◆ 本文

· · ·

13:2あなたがたの知っている事は、わたしも知っている。
わたしはあなたがたに劣らない。
13:3しかしわたしは全能者に物を言おう、
わたしは神と論ずることを望む。
13:4あなたがたは偽りをもってうわべを繕う者、
皆、無用の医師だ。
13:5どうか、あなたがたは全く沈黙するように。
これがあなたがたの知恵であろう。
13:6今、わたしの論ずることを聞くがよい。
わたしの口で言い争うことに耳を傾けるがよい。
13:7あなたがたは神のために不義を言おうとするのか。
また彼のために偽りを述べるのか。
13:8あなたがたは彼にひいきしようとするのか。
神のために争おうとするのか。
13:9神があなたがたを調べられるとき、
あなたがたは無事だろうか。
あなたがたは人を欺くように
彼を欺くことができるか。
13:10あなたがたがもし、ひそかにひいきするならば、
彼は必ずあなたがたを責められる。
13:11その威厳はあなたがたを恐れさせないであろうか。
彼をおそれる恐れが
あなたがたに臨まないであろうか。
13:12あなたがたの格言は灰のことわざだ。
あなたがたの盾は土の盾だ。
13:13黙して、わたしにかかわるな、わたしは話そう。
何事でもわたしに来るなら、来るがよい。
13:14わたしはわが肉をわが歯に取り、
わが命をわが手のうちに置く。
13:15見よ、彼はわたしを殺すであろう。
わたしは絶望だ。
しかしなおわたしはわたしの道を
彼の前に守り抜こう。
13:16これこそわたしの救となる。神を信じない者は、
神の前に出ることができないからだ。
13:17あなたがたはよくわたしの言葉を聞き、
わたしの述べる所を耳に入れよ。
13:18見よ、わたしはすでにわたしの立ち場を言い並べた。
わたしは義とされることをみずから知っている。
13:19だれかわたしと言い争う事のできる者があろうか。
もしあるならば、わたしは黙して死ぬであろう。
13:20ただわたしに二つの事を許してください。
そうすれば、わたしはあなたの顔をさけて
隠れることはないでしょう。
13:21あなたの手をわたしから離してください。
あなたの恐るべき事をもって
わたしを恐れさせないでください。
13:22そしてお呼びください、わたしは答えます。
わたしに物を言わせて、
あなたご自身、わたしにお答えください。
13:23わたしのよこしまと、わたしの罪がどれほどあるか。
わたしのとがと罪とをわたしに知らせてください。
13:24なにゆえ、あなたはみ顔をかくし、
わたしをあなたの敵とされるのか。
13:25あなたは吹き回される木の葉をおどし、
干あがったもみがらを追われるのか。

· · ·

◆ 与えられた資料

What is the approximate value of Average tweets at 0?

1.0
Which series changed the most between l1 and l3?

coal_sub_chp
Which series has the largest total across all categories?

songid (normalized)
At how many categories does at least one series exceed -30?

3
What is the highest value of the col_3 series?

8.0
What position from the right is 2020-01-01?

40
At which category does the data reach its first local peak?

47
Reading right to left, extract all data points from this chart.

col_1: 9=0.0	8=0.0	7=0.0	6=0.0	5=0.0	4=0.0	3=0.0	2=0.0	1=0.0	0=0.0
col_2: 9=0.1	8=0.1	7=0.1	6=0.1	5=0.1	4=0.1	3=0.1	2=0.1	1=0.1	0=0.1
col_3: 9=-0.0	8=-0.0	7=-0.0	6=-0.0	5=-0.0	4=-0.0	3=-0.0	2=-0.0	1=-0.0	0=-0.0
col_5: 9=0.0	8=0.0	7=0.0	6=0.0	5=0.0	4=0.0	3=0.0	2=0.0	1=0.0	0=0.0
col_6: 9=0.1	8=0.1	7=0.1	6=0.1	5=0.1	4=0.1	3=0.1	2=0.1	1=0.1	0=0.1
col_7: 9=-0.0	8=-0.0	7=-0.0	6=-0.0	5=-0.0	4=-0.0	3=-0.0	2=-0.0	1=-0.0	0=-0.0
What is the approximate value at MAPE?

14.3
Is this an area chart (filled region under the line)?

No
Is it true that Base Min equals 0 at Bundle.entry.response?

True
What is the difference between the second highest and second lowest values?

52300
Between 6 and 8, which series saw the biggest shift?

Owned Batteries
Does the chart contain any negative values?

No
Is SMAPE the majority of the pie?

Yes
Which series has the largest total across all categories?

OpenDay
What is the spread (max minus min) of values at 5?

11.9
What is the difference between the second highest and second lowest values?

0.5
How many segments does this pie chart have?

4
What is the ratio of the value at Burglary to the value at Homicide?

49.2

· · ·

◆ 練習問題 A
本文の内容を2文でまとめてください。
◆ 練習問題 B
本文の「13:10あなたがたがもし、ひそかにひいきするならば、」から「13:15見よ、彼はわたしを殺すであろう。」までを、「灰」を「ちり」に入れ替えて書いてください。

◆ 答え A
語り手は、相手の人々を偽りでうわべを繕う無用の医師だと呼んで、黙って自分の論じることを聞くよう求め、ひそかにひいきすれば神に必ず責められると言う。また語り手は神と論じることを望み、神に手を離して恐れさせないよう願い、自分のとがと罪を知らせてほしいと求める。

◆ 答え B
13:10あなたがたがもし、ひそかにひいきするならば、
彼は必ずあなたがたを責められる。
13:11その威厳はあなたがたを恐れさせないであろうか。
彼をおそれる恐れが
あなたがたに臨まないであろうか。
13:12あなたがたの格言はちりのことわざだ。
あなたがたの盾は土の盾だ。
13:13黙して、わたしにかかわるな、わたしは話そう。
何事でもわたしに来るなら、来るがよい。
13:14わたしはわが肉をわが歯に取り、
わが命をわが手のうちに置く。
13:15見よ、彼はわたしを殺すであろう。